Nos compatriotes, qui ont suivi les évolutions de la situation grecque au jour le jour, ont bien senti que quelque chose de fondamental se jouait et que notre destin pouvait basculer. En effet, au-delà de l'avenir de la Grèce, c'est aussi, d'une certaine façon, l'avenir de la construction européenne qui était en cause.
Or, une fois encore, il faut constater que l'Europe, au moment où nous nous exprimons, est en train de surmonter une crise qui aurait pu lui être fatale.
Sans un accord, en effet, nous aurions laissé un pays et abandonné un peuple à un sort extrêmement difficile sur le plan économique, fait de dévaluation, d'inflation, d'effondrement des salaires, de faillite des banques et des entreprises, de risques de divisions, de déstabilisations, mais devant aussi subir des conséquences géopolitiques et géostratégiques» - nous en avons parlé l'autre jour - «que personne ne peut nier. Sans un accord, nous aurions donné une image inquiétante de l'Europe vis-à-vis du monde, c'est-à-dire de tous nos partenaires, des États-Unis, de la Chine et des autres grands pays, et nous aurions, en quelque sorte, tiré un trait sur une certaine conception de la solidarité européenne. La France ne pouvait pas l'accepter».
Je l'ai dit ici même, au nom du gouvernement, il y a quelques jours.
«Notre pays a su faire entendre sa voix, peser de tout son poids, grâce, en particulier, au président de la République. Nous avons estimé que l'on ne faisait pas sortir un pays de l'Union européenne comme cela, au gré des aléas, et que le fatalisme, les égoïsmes, le chacun pour soi, quelles que soient les difficultés, ne pouvaient pas être le langage de l'Europe.
La semaine dernière, vous avez tous souhaité que nous débattions ici, pour que la parole de la représentation nationale se fasse entendre».

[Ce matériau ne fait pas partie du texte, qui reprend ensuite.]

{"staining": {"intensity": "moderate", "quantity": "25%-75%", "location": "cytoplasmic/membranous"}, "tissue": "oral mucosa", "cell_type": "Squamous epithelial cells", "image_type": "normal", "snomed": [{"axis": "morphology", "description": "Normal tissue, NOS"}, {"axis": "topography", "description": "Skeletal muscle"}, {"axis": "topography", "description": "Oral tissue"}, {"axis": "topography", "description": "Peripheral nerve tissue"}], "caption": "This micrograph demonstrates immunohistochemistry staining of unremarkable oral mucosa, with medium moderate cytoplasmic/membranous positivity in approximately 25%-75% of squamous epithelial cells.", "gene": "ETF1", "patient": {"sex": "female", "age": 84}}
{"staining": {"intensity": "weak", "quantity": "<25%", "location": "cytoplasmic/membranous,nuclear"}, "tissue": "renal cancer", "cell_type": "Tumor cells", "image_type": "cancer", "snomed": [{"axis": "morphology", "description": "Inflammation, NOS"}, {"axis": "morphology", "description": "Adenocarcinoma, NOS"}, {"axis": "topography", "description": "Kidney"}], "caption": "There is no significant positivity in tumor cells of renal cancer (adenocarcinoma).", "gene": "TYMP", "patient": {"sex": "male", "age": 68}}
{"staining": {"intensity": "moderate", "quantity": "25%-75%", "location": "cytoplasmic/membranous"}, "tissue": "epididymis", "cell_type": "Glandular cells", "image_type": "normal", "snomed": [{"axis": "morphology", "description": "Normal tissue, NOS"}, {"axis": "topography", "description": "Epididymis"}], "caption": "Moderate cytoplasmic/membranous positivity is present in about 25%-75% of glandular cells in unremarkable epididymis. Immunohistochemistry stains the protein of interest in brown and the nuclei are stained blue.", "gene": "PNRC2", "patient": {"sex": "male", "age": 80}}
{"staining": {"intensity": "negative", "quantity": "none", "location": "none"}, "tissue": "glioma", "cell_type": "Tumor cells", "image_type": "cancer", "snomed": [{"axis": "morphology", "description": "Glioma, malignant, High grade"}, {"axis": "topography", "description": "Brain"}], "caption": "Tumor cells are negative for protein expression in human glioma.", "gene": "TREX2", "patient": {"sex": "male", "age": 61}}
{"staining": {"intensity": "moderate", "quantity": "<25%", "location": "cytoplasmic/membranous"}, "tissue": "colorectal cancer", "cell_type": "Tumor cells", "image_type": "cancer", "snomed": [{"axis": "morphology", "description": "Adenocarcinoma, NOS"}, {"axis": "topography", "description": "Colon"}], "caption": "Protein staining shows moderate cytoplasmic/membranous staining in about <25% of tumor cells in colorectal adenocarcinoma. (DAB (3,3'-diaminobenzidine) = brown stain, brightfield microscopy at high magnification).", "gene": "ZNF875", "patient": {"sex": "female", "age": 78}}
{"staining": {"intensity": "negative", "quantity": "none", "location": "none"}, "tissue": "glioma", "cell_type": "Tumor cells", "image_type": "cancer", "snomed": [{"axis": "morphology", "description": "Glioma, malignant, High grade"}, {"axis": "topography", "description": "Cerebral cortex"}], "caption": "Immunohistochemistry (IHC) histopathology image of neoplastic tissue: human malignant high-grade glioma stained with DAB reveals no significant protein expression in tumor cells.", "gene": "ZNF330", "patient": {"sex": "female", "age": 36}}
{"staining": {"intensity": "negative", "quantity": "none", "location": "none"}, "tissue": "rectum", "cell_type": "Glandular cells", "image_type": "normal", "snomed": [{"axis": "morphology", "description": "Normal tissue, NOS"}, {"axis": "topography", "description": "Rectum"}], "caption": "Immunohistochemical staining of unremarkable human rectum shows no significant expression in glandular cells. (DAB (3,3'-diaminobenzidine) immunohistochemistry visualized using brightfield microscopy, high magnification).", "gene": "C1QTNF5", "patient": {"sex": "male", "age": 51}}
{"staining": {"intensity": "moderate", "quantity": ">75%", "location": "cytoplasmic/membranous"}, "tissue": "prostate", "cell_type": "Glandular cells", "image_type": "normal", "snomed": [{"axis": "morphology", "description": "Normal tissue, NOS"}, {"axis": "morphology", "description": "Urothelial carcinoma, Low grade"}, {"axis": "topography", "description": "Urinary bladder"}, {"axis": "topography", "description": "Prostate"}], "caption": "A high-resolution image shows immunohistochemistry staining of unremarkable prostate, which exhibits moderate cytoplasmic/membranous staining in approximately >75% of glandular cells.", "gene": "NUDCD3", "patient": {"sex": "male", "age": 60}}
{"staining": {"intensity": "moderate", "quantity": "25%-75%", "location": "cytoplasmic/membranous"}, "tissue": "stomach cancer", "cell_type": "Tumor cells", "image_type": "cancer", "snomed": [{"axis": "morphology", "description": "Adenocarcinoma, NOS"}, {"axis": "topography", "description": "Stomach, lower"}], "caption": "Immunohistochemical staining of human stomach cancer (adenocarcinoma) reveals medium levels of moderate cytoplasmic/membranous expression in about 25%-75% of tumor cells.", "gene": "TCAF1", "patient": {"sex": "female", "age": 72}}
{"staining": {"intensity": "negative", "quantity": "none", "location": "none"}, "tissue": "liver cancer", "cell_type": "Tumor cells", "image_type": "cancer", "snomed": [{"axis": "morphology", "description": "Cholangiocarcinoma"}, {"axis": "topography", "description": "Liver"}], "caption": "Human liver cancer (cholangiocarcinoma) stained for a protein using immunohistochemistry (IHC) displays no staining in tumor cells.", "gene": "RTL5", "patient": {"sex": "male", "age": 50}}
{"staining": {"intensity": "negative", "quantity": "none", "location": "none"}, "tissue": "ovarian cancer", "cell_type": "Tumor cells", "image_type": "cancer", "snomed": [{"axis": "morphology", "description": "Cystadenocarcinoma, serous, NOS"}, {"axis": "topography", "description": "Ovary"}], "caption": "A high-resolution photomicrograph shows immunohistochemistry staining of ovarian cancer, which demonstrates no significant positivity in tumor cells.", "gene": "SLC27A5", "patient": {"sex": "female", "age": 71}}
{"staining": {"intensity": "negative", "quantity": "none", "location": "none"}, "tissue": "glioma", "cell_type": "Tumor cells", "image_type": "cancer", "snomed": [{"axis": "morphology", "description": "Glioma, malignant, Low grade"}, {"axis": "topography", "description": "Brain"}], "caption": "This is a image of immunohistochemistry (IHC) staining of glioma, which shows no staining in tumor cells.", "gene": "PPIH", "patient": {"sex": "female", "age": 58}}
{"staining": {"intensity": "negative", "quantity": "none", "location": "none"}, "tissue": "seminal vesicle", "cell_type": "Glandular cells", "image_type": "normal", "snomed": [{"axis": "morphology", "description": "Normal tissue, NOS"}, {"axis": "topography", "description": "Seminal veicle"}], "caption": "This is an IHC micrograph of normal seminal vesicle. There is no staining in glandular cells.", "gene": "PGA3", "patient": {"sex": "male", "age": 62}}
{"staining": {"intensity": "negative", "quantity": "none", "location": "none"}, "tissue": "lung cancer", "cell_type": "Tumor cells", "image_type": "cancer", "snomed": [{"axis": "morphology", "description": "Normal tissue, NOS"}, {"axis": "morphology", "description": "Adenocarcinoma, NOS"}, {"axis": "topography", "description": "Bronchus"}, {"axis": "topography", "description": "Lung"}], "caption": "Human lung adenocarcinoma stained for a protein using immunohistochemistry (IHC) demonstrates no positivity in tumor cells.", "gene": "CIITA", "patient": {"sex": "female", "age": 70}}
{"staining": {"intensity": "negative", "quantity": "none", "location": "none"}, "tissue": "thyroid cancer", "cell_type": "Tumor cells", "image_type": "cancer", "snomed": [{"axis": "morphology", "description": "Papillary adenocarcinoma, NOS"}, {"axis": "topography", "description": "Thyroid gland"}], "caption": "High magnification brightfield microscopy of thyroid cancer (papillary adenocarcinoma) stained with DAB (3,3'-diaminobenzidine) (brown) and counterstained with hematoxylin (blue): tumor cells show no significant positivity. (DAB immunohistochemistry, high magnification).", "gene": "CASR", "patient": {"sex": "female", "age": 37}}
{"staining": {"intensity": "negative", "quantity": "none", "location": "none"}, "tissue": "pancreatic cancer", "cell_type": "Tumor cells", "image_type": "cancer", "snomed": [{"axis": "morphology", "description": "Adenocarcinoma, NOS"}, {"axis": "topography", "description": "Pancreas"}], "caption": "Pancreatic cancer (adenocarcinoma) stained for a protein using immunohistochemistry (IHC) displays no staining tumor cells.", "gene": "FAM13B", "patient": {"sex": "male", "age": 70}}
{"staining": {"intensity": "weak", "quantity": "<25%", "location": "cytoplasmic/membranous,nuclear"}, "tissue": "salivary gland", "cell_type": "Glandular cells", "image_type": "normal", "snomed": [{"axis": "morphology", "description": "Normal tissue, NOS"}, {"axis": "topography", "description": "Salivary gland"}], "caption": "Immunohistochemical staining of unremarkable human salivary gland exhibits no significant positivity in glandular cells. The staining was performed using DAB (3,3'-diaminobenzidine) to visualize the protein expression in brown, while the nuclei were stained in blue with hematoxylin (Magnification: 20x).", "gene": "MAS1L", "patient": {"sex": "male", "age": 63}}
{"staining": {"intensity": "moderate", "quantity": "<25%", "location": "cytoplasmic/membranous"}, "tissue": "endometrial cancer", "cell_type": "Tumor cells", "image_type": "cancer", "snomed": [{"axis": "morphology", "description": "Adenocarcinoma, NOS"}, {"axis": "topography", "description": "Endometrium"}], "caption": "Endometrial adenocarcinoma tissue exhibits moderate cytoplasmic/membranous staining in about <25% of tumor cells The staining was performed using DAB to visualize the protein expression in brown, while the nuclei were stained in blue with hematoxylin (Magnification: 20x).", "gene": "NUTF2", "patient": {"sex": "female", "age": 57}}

Le président Larcher était intervenu en ce sens.
«De fait, l'Europe doit toujours se construire avec le peuple et ses représentants.
C'est dans cette même logique que le président de la République a souhaité que le Parlement se prononce, par un vote, sur le contenu de l'accord.
Quelques mots sur cet accord.
D'abord, il constitue la réaffirmation que la place de la Grèce est dans la zone euro et pleinement dans l'Union européenne.
Il n'y a donc pas de «Grexit», pour reprendre un mot que je ne trouve pas très joli, «ni de «Grexit temporaire», idée dangereuse et, en réalité, compte tenu des mécanismes, assez impraticable, qui reviendrait sans doute au même.
Nous entendons parler d'«humiliation», mais, même si les choses sont très difficiles, l'humiliation aurait sans doute été, pour ce pays, d'être chassée de la monnaie unique, alors que l'immense majorité des Grecs souhaitent la conserver.
Cet accord est aussi la réaffirmation de la volonté de dix-neuf États souverains de préserver l'intégrité et la stabilité de la zone euro.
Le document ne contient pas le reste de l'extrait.